My granddaughter is still at home because her school has been closed since Christmas and will not reopen until 4 March at the earliest. Also most of her friends have either left Hong Kong for a perceived safety with family elsewhere, or have not returned from the Christmas holidays they were celebrating somewhere else in the world, so with no school and few friends to play with, it is fortunate that she loves to draw, write, make things, help cook, and also do the homework she receives every week by email.

From a different perspective, however, some of what is happening is very interesting. My son, who works in change management in businesses in Hong Kong, is having to adapt his own work practice whilst also helping other people to cope with working from home. Culturally, home working is not the norm in Hong Kong and this, together with the very limited size of its family apartments, means that the forced confinement is having a deep psychological effect on many people.  Apartments in Hong Kong are on average the smallest in the world (484 sq ft). Many of these are homes to more than three people. As a comparison, the average one-bed flat size in Manhattan, New York, is 716 sq ft while in London it is 550 sq ft.

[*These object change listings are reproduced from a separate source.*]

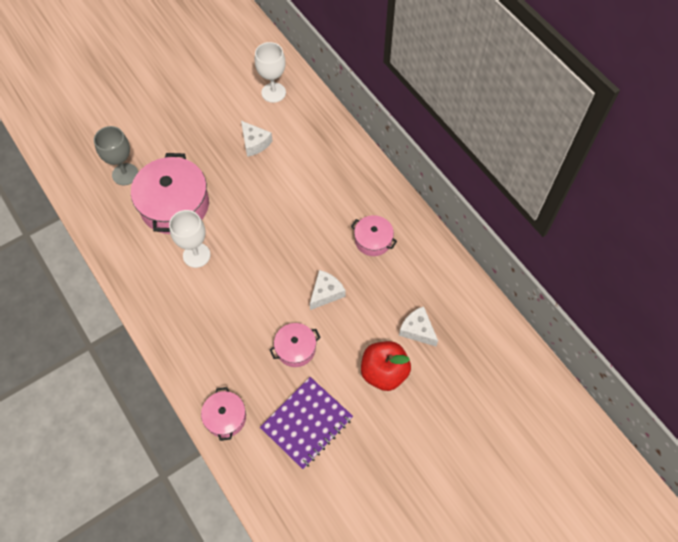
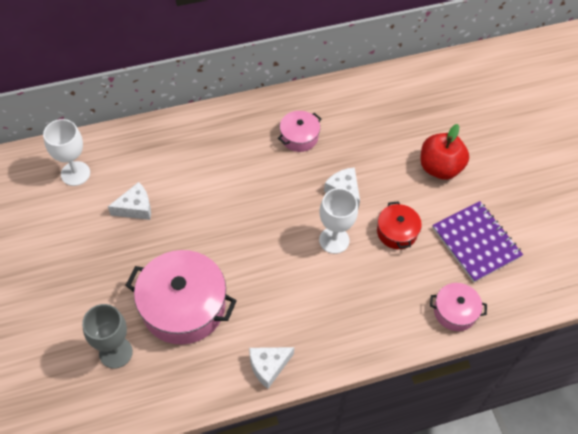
camera: 75 degrees left, 5 degrees down
white goblet [169,210,210,268] -> white goblet moved to [319,188,358,254]
pink pot [270,323,321,367] -> red pot [377,201,422,249]
white cheese [399,306,438,346] -> white cheese moved to [249,347,294,389]

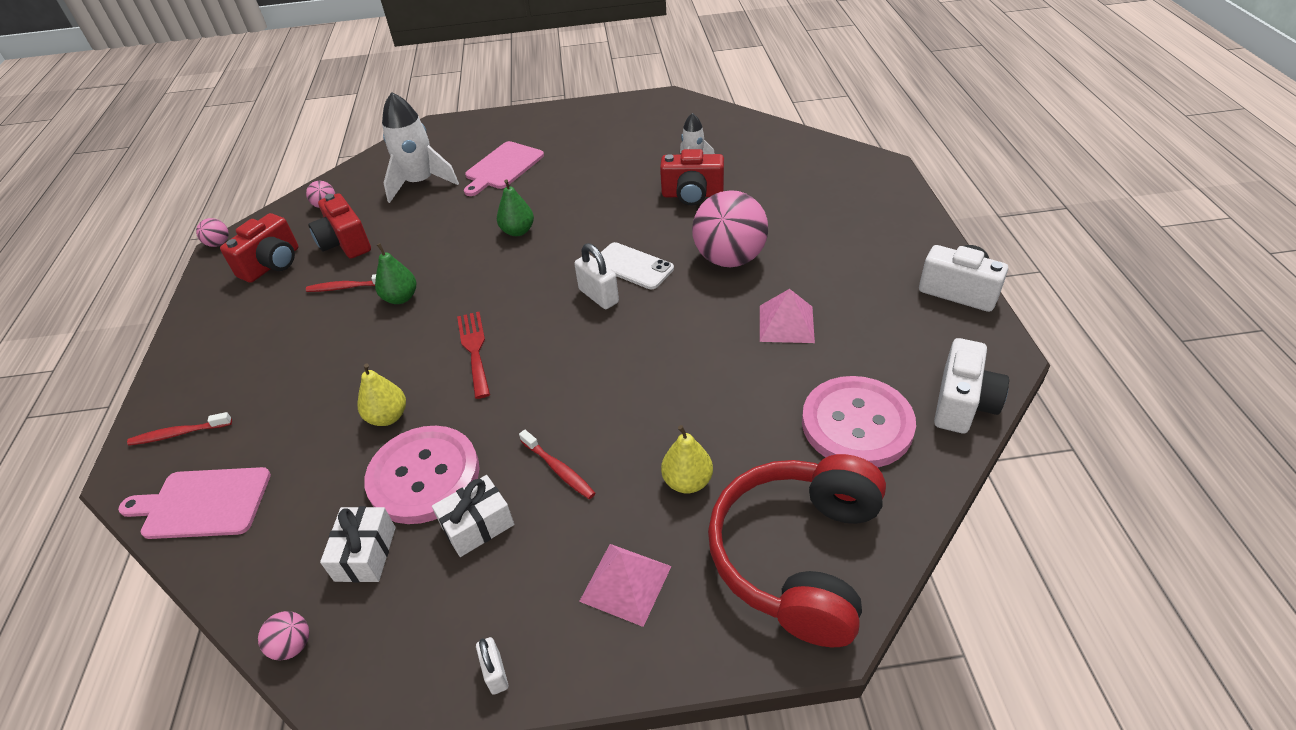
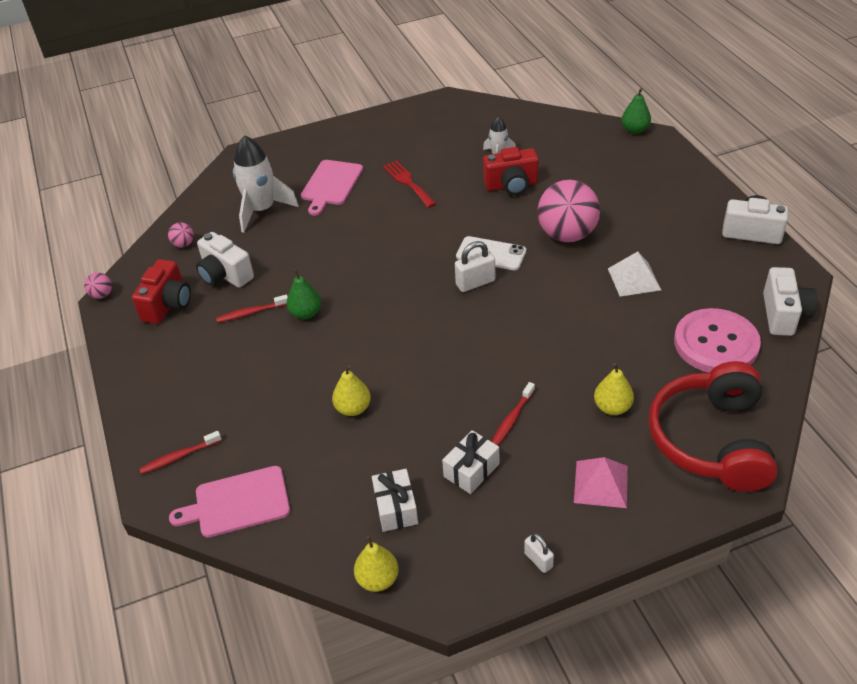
camera: 15 degrees left, 0 degrees up
pink ball [258,611,309,660] -> yellow pear [354,536,399,592]
red camera [308,193,371,259] -> white camera [196,232,254,288]
pink button [364,426,479,524] -> none
red fork [457,312,490,399] -> red fork moved to [383,160,436,208]
green pear [497,179,534,236] -> green pear moved to [622,88,651,134]
red toothbrush [519,430,595,499] -> red toothbrush turned 90 degrees clockwise [492,382,535,446]
white padlock [574,243,619,309] -> white padlock turned 60 degrees counterclockwise [455,241,495,292]
pink pyramid [760,289,815,343] -> white pyramid [608,251,661,297]

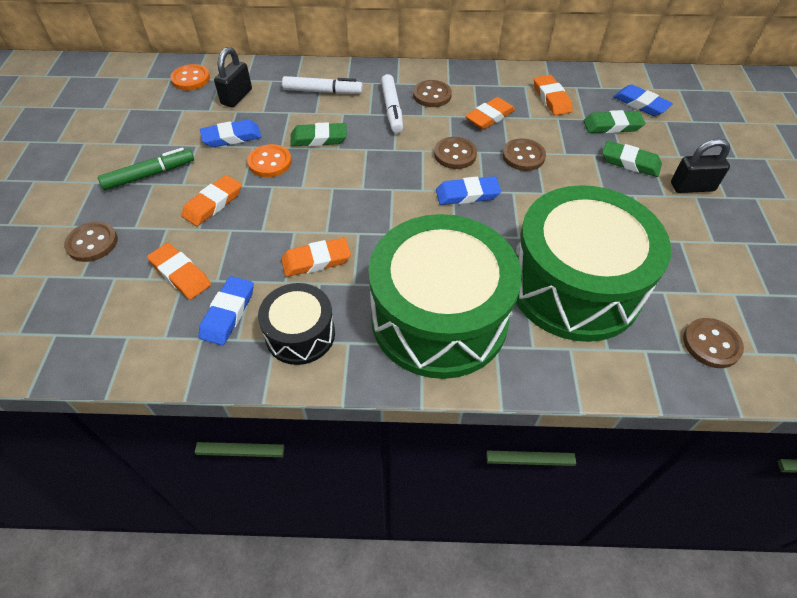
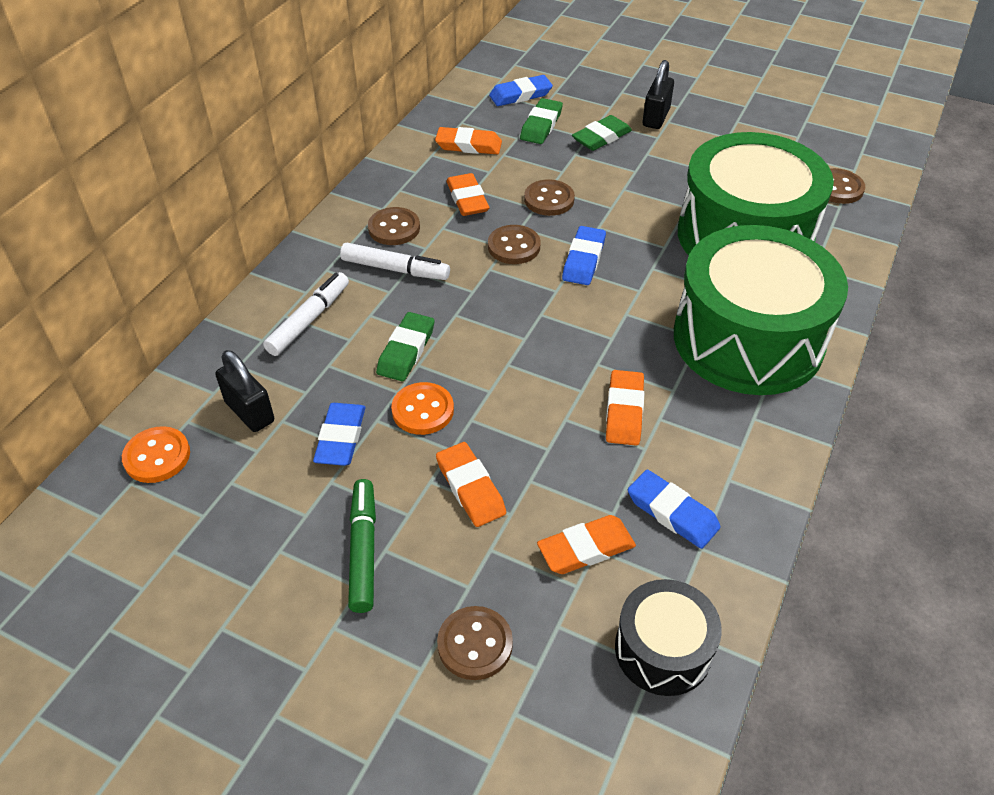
camera: 65 degrees left, 5 degrees down
black drum [258,283,335,365] -> black drum moved to [615,579,722,696]

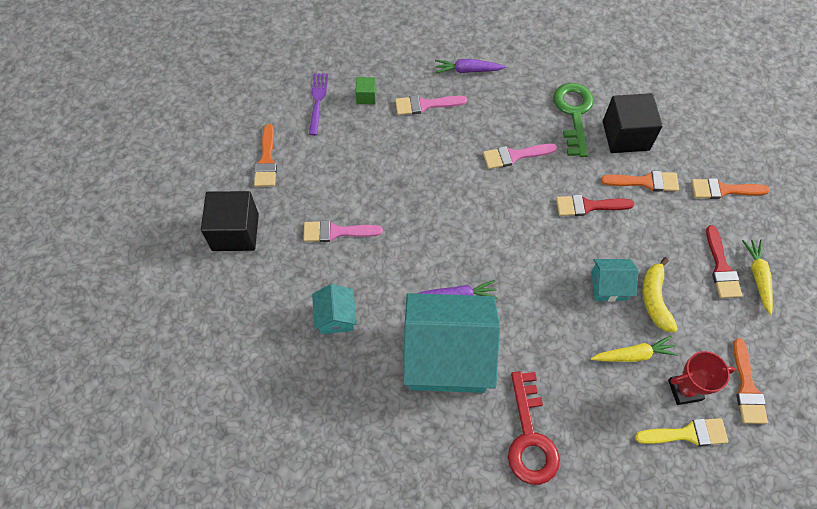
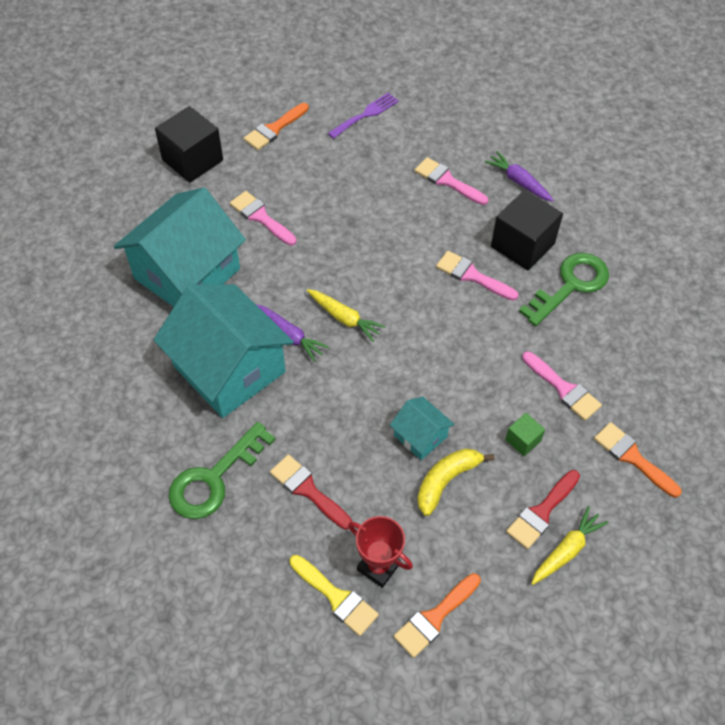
camera: 45 degrees right, 5 degrees down
turquoise house [312,284,357,334] -> turquoise house [114,187,246,307], size x2.19
green cube [355,77,376,105] -> green cube moved to [505,413,545,456]
red key [508,371,560,485] -> green key [169,422,276,519]
red brush [556,195,635,216] -> red brush moved to [270,454,352,530]
yellow carrot [591,336,679,362] -> yellow carrot moved to [307,289,386,342]
orange brush [601,171,679,192] -> pink brush [522,351,602,421]
black cube [603,93,663,153] -> black cube moved to [491,190,563,270]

Because I regularly help edit his various presentations and papers, it means I am able to be part of the whole thinking around the effects of Coronavirus on business around the world...not something I would have chosen given how it is affecting and frightening so many people, but interesting nevertheless.

So here I am, living in a coastal village in the North West of England, miles away from any major centre, in a place of clean beaches and fresh, unpolluted air, and yet, because of globalisation, I am still caught up in the world-wide effects of the Coronavirus. It is a strange, strange world.

Now all I have to do is to send the medical face masks I've managed to buy in the UK over to my family in Hong Kong because there the shops have sold out altogether, and without a mask nobody goes out! In usual circumstances China makes 20 million face masks a day and Chinese people use them regularly both as a protection against traffic pollution and when they have a cold or cough which they don't want to pass onto other people. Now, however, production has fallen and people are panic buying. Fortunately we still have plenty in the UK where wearing them is not the norm at all. Who is to say when that will change, however. In the meantime we can spare some where they are needed most.

In my son's words at the end of his recent advisory leaflet to Hong Kong employees working from home for the first time: until it's over and we can all relax, work well and stay healthy.